• **Request**
I would like every record printed again, exactly as shown.

• **Supplied data**
##########

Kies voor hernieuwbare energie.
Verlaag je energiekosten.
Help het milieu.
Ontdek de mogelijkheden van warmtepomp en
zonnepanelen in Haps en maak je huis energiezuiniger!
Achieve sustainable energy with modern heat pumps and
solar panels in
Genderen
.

##########

• **Task solution**
Kies voor hernieuwbare energie.
Verlaag je energiekosten.
Help het milieu.
Ontdek de mogelijkheden van warmtepomp en
zonnepanelen in Haps en maak je huis energiezuiniger!
Achieve sustainable energy with modern heat pumps and
solar panels in
Genderen
.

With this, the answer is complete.